SOL is a liquid, volatility-prone cryptocurrency whose price is driven by on-chain activity, exchange order flow, and broader crypto market sentiment. Intraday and intra-hour moves have occurred historically due to news, large trades, network events, or correlation with major assets, so short-window targets can be attained by abrupt moves or microstructure events.
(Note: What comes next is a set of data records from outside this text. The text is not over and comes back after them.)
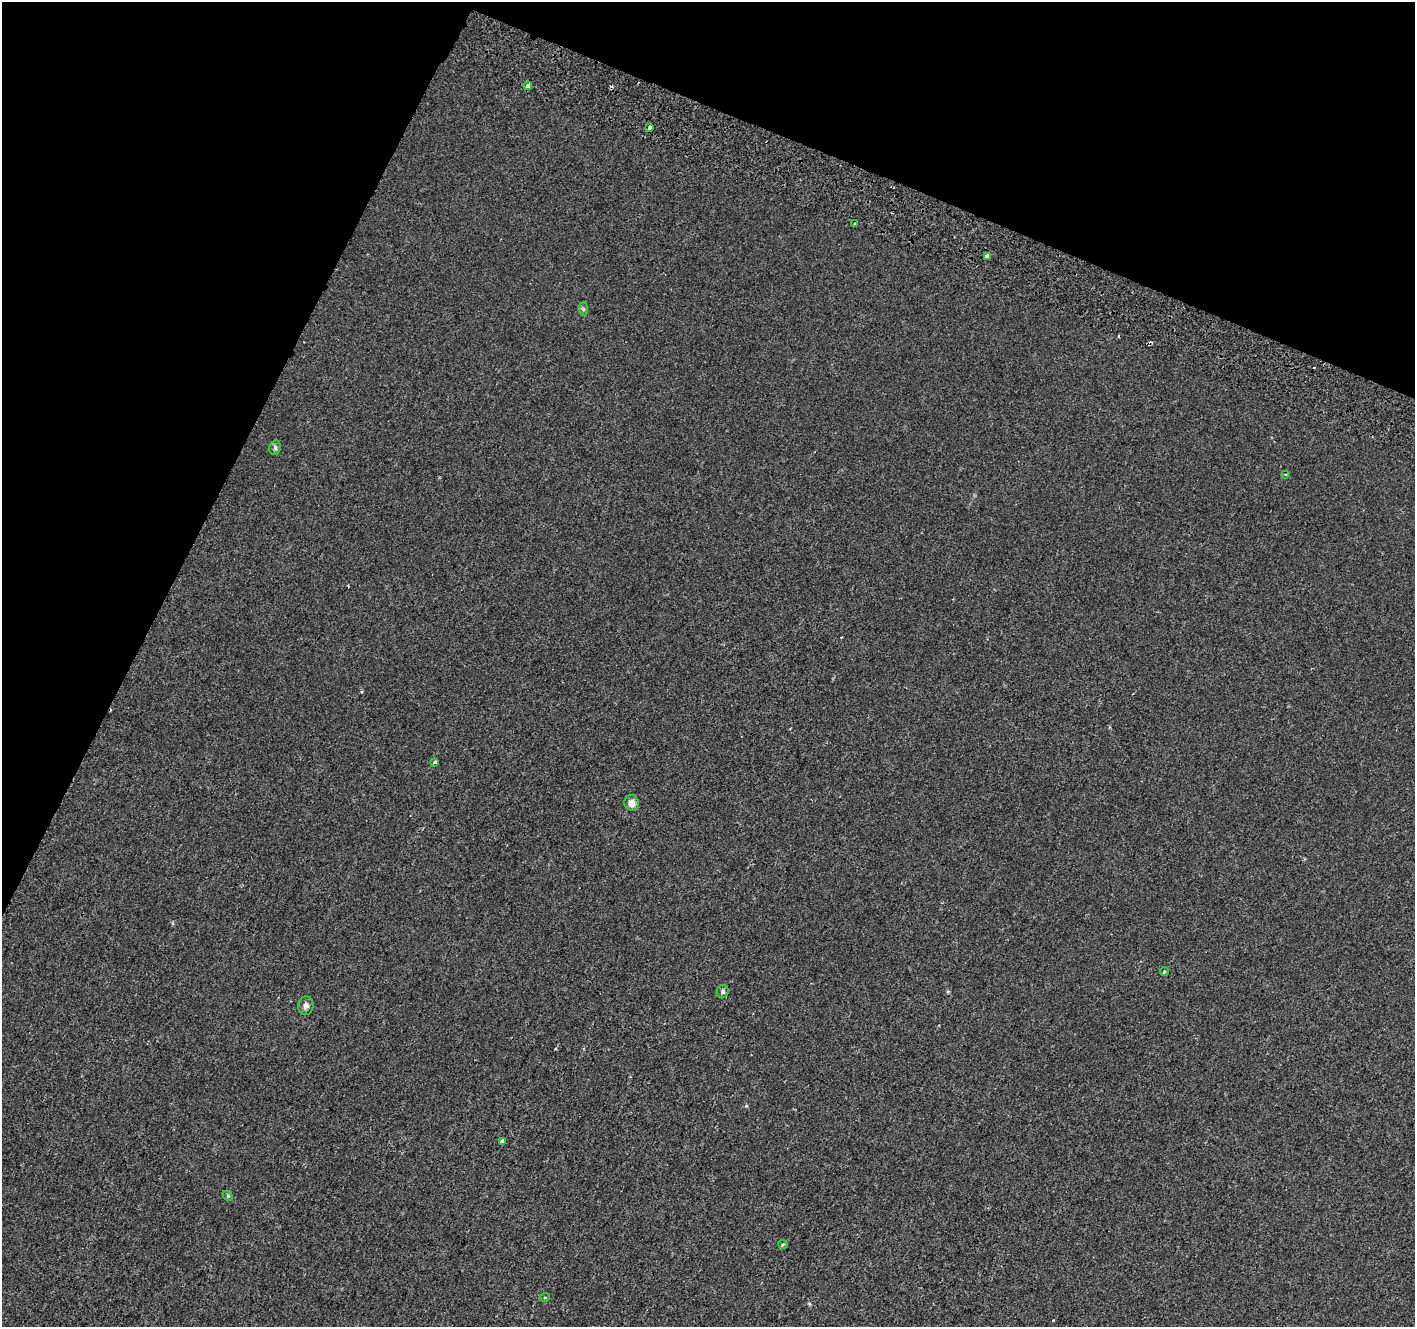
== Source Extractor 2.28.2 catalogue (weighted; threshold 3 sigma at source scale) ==
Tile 2 of 4 x 4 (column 2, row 1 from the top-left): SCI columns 1444-2856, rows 4234-5558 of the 5718 x 5883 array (HDU 1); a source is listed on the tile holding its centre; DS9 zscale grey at full resolution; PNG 1417 x 1329 px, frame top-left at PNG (2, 2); each listed source drawn as its Kron ellipse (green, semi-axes under 4 px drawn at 4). Shown black and unused: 22% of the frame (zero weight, under 2 of 3 exposures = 3% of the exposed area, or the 3 px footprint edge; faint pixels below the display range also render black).
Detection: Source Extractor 2.28.2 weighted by HDU 2 'WHT'; one run over the whole footprint, this tile lists its part. Background 5.91e-04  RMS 0.0039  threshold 0.0175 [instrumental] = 3 sigma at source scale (4.5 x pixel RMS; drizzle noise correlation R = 1.50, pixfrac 1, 0.0396/0.0396 arcsec/px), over >= 5 px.
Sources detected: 18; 2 cosmic-ray / hot-pixel residue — neither listed nor drawn; the other 16 listed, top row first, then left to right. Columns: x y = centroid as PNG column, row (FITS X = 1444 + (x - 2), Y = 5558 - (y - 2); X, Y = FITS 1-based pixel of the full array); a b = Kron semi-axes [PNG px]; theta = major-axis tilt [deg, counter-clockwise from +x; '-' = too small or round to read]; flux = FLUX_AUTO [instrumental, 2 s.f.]
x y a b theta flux
528 86 4 4 - 9.7
649 127 4 3 - 3.4
854 224 3 3 - 0.72
988 256 4 3 - 57
583 309 7 4 -90 0.61
275 448 7 5 79 0.9
1286 474 3 3 - 0.64
435 762 3 3 - 6.2
632 803 8 7 - 2.8
1164 971 4 3 - 0.65
723 992 7 6 - 0.9
306 1006 9 7 84 1.6
503 1141 4 3 - 3.8
228 1196 6 4 -45 0.52
783 1244 5 4 - 0.46
545 1297 5 3 - 0.29
Overlapping masked pixels (flux is a lower limit): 2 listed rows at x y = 528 86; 503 1141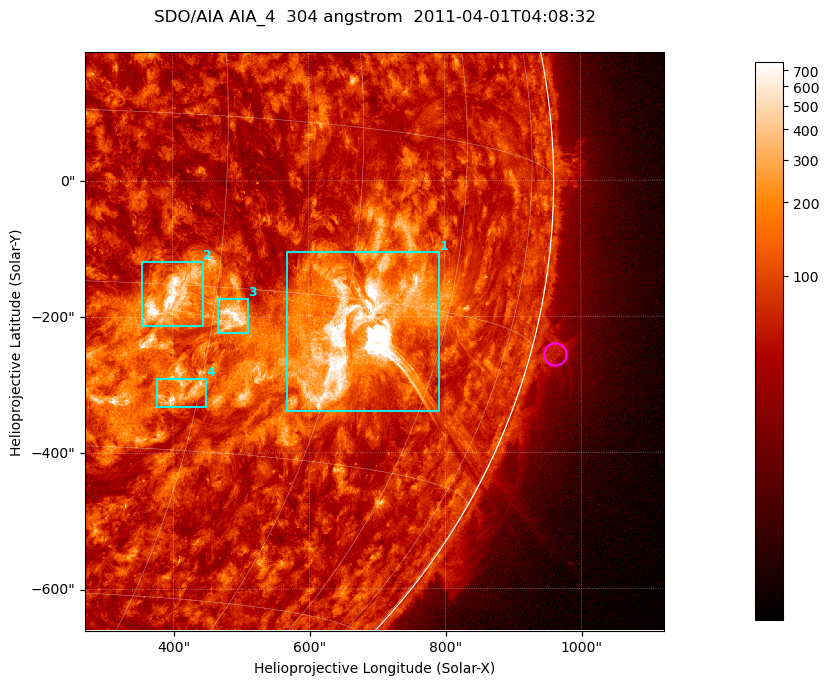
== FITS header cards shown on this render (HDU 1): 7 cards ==
TELESCOP= 'SDO/AIA '           / For AIA: SDO/AIA
INSTRUME= 'AIA_4   '           / For AIA: AIA_ATA1, AIA_ATA2, AIA_ATA3 or AIA_AT
WAVELNTH=                  304 / [angstrom] Wavelength
WAVEUNIT= 'angstrom'           / Wavelength unit: angstrom
DATE-OBS= '2011-04-01T04:08:32.123' / [ISO] Date when observation started; ISO 8
CTYPE1  = 'HPLN-TAN'           / CTYPE1; Typically HPLN
CTYPE2  = 'HPLT-TAN'           / CTYPE2; Typically HPLT

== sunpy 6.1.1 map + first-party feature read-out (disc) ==
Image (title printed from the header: SDO/AIA AIA_4  304 angstrom  2011-04-01T04:08:32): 1418 x 1418 px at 0.6 arcsec/px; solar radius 960 arcsec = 1600 px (partial field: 18% of the solar disc is inside the frame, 73% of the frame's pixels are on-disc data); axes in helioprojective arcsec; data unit not stated in the header (colour bar unlabelled)
Orientation: roll -0.132 deg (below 1 deg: not rotated)
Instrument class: DISC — disc imager (sunpy class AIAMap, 304 A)
Bright regions (active regions / flare kernels): reference = the on-disc median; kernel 11 px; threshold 5 sigma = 174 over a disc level ~72.6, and >= 1.15x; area >= 2010 px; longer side >= 17 px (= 10 arcsec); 4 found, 4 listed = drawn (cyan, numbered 1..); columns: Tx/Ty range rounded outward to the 2 arcsec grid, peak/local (2 s.f.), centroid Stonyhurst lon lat
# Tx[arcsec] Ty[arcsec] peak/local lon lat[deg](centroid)
1 566..792 -340..-104 79 +47 -18
2 354..444 -214..-118 13 +26 -16
3 466..510 -224..-172 11 +32 -18
4 376..448 -334..-290 8.2 +28 -25
Off-limb structures (1.02-1.3 R_sun): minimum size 400 px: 5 found; the strongest spans PA ~250..260 deg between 1.02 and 1.08 R_sun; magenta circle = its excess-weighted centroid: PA ~255 deg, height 1.04 R_sun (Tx ~962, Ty ~-256 arcsec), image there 2.3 x the reference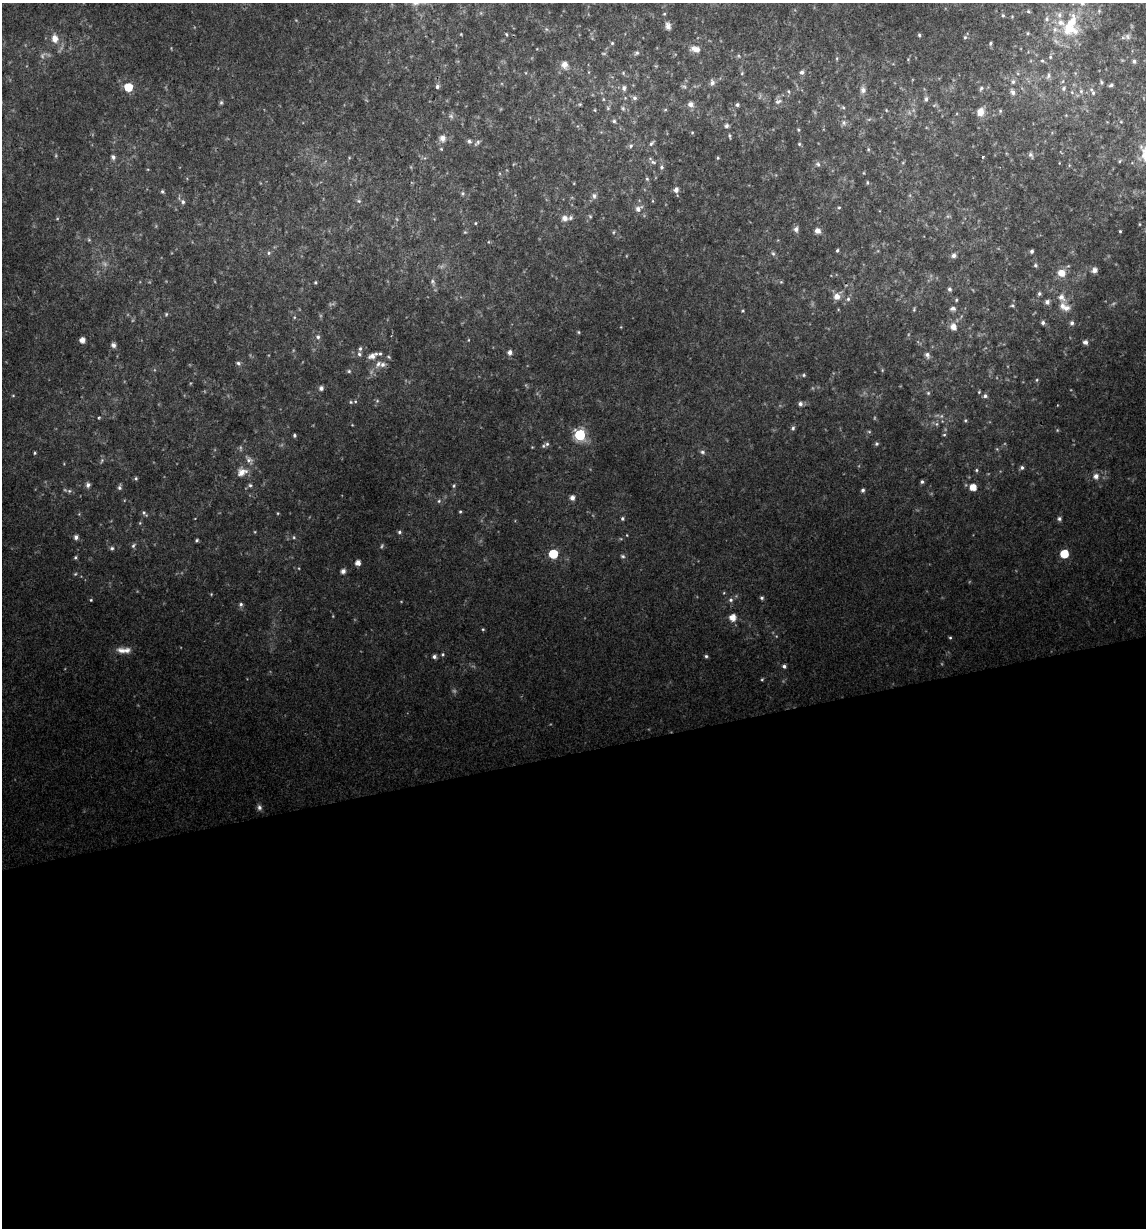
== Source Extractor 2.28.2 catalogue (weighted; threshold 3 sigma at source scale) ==
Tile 15 of 4 x 4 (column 3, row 4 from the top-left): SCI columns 2317-3460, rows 1-1226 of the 4679 x 4903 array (HDU 1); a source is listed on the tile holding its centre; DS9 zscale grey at full resolution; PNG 1148 x 1230 px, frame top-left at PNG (2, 3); no overlay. Shown black and unused: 39% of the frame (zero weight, under 2 of 3 exposures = <1% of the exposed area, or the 3 px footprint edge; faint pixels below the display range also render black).
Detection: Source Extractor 2.28.2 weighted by HDU 2 'WHT'; one run over the whole footprint, this tile lists its part. Background 0.0342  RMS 0.0064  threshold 0.0287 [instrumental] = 3 sigma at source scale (4.5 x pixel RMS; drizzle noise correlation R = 1.50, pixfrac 1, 0.0396/0.0396 arcsec/px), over >= 5 px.
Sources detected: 237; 12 too faint to see at this stretch — not listed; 9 inside a brighter listed object's ellipse — not listed separately; the other 216 listed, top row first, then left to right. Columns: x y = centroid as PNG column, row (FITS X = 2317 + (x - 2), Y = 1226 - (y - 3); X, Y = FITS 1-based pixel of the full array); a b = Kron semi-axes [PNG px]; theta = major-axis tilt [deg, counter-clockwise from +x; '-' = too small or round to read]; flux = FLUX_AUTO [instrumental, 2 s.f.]
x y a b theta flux
1082 3 8 7 - 2.9
1028 11 5 4 - 0.89
1099 11 5 5 - 0.91
1003 15 4 3 - 0.81
668 26 7 5 -80 3.8
1068 28 30 24 -23 28
546 29 6 4 -71 1
1027 33 5 3 - 0.65
506 34 5 3 - 0.7
919 35 4 4 - 0.88
1128 36 9 8 - 2.5
965 37 5 4 - 0.77
55 39 11 9 -75 5.8
612 43 4 4 - 0.81
990 43 4 3 - 0.86
695 49 10 6 -13 5.2
637 53 7 5 32 1.3
739 56 6 3 -71 0.72
1050 57 5 5 - 0.81
837 58 5 3 - 0.76
1042 61 5 4 - 0.89
1134 61 6 6 - 1.6
564 65 11 9 -68 4.4
802 72 6 6 - 1.8
742 73 5 4 - 0.63
1048 76 9 5 64 1.7
1063 81 6 4 71 0.85
1013 82 7 5 90 1.5
1101 82 6 5 - 1.1
712 83 8 6 87 1.9
1111 85 5 4 - 1.4
437 86 5 5 - 1.7
684 86 7 4 -9 1
128 87 5 5 - 17
624 88 7 6 - 2
981 88 6 5 - 1.2
1064 88 7 6 - 1.5
863 90 9 8 - 3
1081 91 6 6 - 1.6
1013 92 6 5 - 2.5
1072 92 6 5 - 1.1
1093 93 7 5 -74 1.8
635 98 6 6 - 1.7
603 99 5 3 - 0.63
926 99 7 5 65 1.7
778 101 9 6 26 2.2
221 102 6 4 63 0.99
580 104 5 4 - 0.72
691 104 8 7 - 2.7
737 105 5 4 - 1.2
843 107 5 4 - 0.83
608 108 5 5 - 0.88
623 108 7 5 -69 1.2
595 110 5 3 - 0.55
665 110 5 3 - 0.62
886 110 5 3 - 0.54
1000 111 6 5 - 0.9
980 112 9 8 - 6.4
451 116 8 6 -5 1.7
614 121 5 4 - 1.1
1121 122 5 3 - 0.61
844 123 8 6 -76 2
726 126 6 6 - 1.4
798 130 5 4 - 0.67
692 133 4 4 - 0.65
730 136 6 3 -88 0.92
442 138 8 8 - 4.1
469 141 7 6 - 1.6
477 143 11 5 46 1.5
651 143 9 4 46 1.4
799 144 5 4 - 0.81
631 146 6 5 - 1.2
441 149 5 4 - 0.7
868 149 5 3 - 0.72
1031 155 8 5 -60 1.6
113 157 6 5 - 1.7
983 157 3 3 - 1.3
718 158 4 4 - 0.75
1120 161 6 4 61 0.75
653 162 8 5 -12 1.6
818 164 7 6 - 1.4
661 167 6 5 - 1.4
647 179 5 5 - 0.98
867 182 6 3 -89 0.6
676 190 6 6 - 2.9
162 192 5 4 - 0.98
463 193 6 5 - 1.1
594 196 8 7 - 2.1
359 201 5 5 - 1.1
653 201 5 3 - 0.6
183 202 6 5 - 1.4
839 207 5 3 - 0.67
638 209 12 8 34 3.5
590 216 5 3 - 0.67
565 218 8 8 - 3.3
475 223 4 4 - 0.67
1139 224 5 3 - 0.53
796 229 7 6 - 2.5
817 231 6 6 - 3.5
1120 231 4 3 - 0.73
465 232 5 4 - 0.75
613 232 5 3 - 0.73
89 240 6 4 -19 0.8
837 250 4 4 - 0.98
1032 251 4 3 - 1.4
269 253 6 5 - 1.3
773 253 7 5 -66 1.2
954 255 7 6 - 2.2
1035 265 5 5 - 1.1
1094 270 7 6 - 2.7
1062 273 9 8 - 6.7
315 282 4 4 - 0.84
433 282 9 6 -67 1.8
949 289 6 5 - 1.4
1039 294 5 4 - 1.2
837 296 9 8 - 4.8
1062 297 11 8 -49 4
848 299 6 5 - 1.4
956 300 5 4 - 0.74
1047 302 5 5 - 2.4
1012 305 6 4 -16 0.82
1066 308 9 7 21 4
953 309 8 5 -4 2
914 310 5 4 - 0.72
743 311 5 3 - 0.67
166 314 5 4 - 0.8
294 317 5 3 - 0.68
1043 323 5 5 - 1.6
1072 323 6 5 - 1.6
953 327 9 8 - 4.8
579 332 5 3 - 0.68
318 337 6 5 - 1.6
82 340 4 4 - 4.8
468 340 5 3 - 0.46
1085 342 6 5 - 2
113 345 6 5 - 2.5
510 352 6 5 - 2.6
359 354 6 5 - 1.3
927 355 8 6 -69 2.4
372 356 12 7 26 4.3
238 363 6 5 - 1.4
382 364 9 7 -10 2.9
349 371 5 5 - 0.94
804 375 5 4 - 0.92
1037 380 5 3 - 0.71
321 388 6 5 - 1.9
979 392 4 4 - 0.57
928 393 5 5 - 1
13 395 5 3 - 0.52
985 396 5 5 - 1.6
355 401 5 3 - 0.58
377 401 5 4 - 0.86
351 402 5 5 - 0.86
800 404 5 5 - 2
98 418 4 3 - 0.68
965 420 4 4 - 0.71
937 424 6 4 89 1.1
793 428 6 5 - 1.3
294 435 4 3 - 1.1
580 435 6 6 - 68
944 435 5 4 - 0.79
547 444 7 6 - 1.7
877 444 5 5 - 1.1
532 447 4 4 - 0.48
702 452 7 5 -5 1.5
35 453 4 4 - 0.75
102 460 8 3 71 1.1
249 460 12 8 -42 3.1
1022 468 6 5 - 1.5
976 470 5 4 - 0.84
242 472 13 9 23 5.9
1096 476 7 7 - 3.5
136 478 5 4 - 0.95
922 482 4 4 - 1.2
88 485 6 5 - 2.2
250 485 6 5 - 1.1
454 486 6 4 71 0.88
973 487 5 5 - 8.2
119 488 6 6 - 1.4
863 490 5 4 - 1.4
69 491 6 4 44 1
572 498 5 5 - 3.3
439 501 6 5 - 1.1
460 512 4 4 - 0.72
144 513 7 4 -68 1.2
278 513 5 3 - 0.56
622 518 4 4 - 1.1
1059 519 6 6 - 1.4
399 532 5 4 - 1.2
76 537 5 5 - 2.3
294 537 5 4 - 0.97
197 540 4 3 - 0.96
133 545 7 5 62 1.3
112 548 5 5 - 1.2
553 554 6 6 - 25
1064 554 6 5 - 20
622 556 7 5 -17 1.2
75 557 5 4 - 0.89
358 563 5 5 - 4.2
343 571 5 5 - 2.8
75 574 5 4 - 0.72
211 594 4 4 - 0.55
762 598 5 5 - 1.2
91 600 4 4 - 0.67
731 600 6 6 - 1.6
241 604 6 5 - 1.4
733 617 6 6 - 6.3
483 629 4 4 - 0.69
950 638 4 4 - 0.79
122 650 15 8 -14 4.7
443 654 5 4 - 0.79
706 656 4 4 - 1.1
434 657 5 5 - 1.9
784 666 5 5 - 1.6
762 679 4 4 - 0.72
259 807 8 6 -65 2
Overlapping masked pixels (flux is a lower limit): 1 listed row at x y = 382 364
Isophote crosses this tile's border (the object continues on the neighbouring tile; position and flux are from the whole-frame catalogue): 1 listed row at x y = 1082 3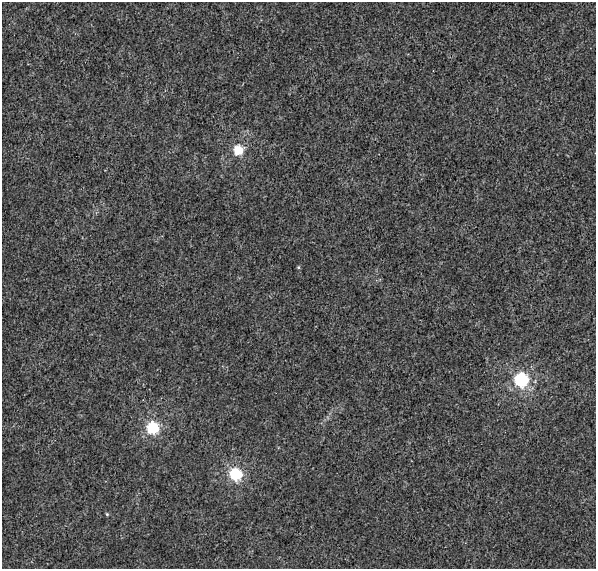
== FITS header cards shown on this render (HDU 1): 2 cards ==
NAXIS1  =                  594
NAXIS2  =                  567

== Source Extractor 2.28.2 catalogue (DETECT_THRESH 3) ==
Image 594 x 567 px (HDU 1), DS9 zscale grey, 1 PNG px = 1 image px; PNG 598 x 571 px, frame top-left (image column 1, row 567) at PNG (2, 2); no overlay
Background 2.04e-06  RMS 0.0017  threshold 0.0051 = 3 sigma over >= 5 px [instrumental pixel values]
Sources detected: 6; all 6 listed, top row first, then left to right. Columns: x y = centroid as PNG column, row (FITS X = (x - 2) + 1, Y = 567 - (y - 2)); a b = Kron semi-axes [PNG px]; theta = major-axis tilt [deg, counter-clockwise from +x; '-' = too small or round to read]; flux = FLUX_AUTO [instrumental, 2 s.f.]
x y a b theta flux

Because the contract's close time is listed as TBD, participants should confirm the scheduled window and resolution rules on the event page before trading.
Prices on the prediction market reflect traders' aggregated expectations about whether the specified price will be reached during the 15-minute window; treat market prices as a dynamic signal that can change with new information rather than a guaranteed forecast.
A successful hit typically means the official price source specified in the contract records SOL at or above $90.9237 at any time during the 15-minute window; consult the event's resolution rules to confirm whether ticks, trade prints, or a consolidated feed are used.
The window is a continuous 15-minute interval with a defined start timestamp that the event organizer publishes; because the close time here is TBD, check the market page or contract details for the exact start time and timezone before placing trades.
The event's contract specifies the authoritative data source(s) for resolution—this may be a single exchange, an aggregate index, or a designated market data provider—so review the event terms to see which feed will be used and any fallback sources.
Resolution procedures for outages or anomalous data are defined in the platform's rulebook and the event terms; common approaches include using alternate feeds, taking snapshots at specified timestamps, or following a dispute process—check those rules in advance.
The most likely triggers are large exchange orders or liquidation cascades, urgent on-chain events (e.g., outages or security alerts), major listings/delistings or exchange announcements, and sudden shifts in broader crypto market sentiment tied to Bitcoin or macro headlines.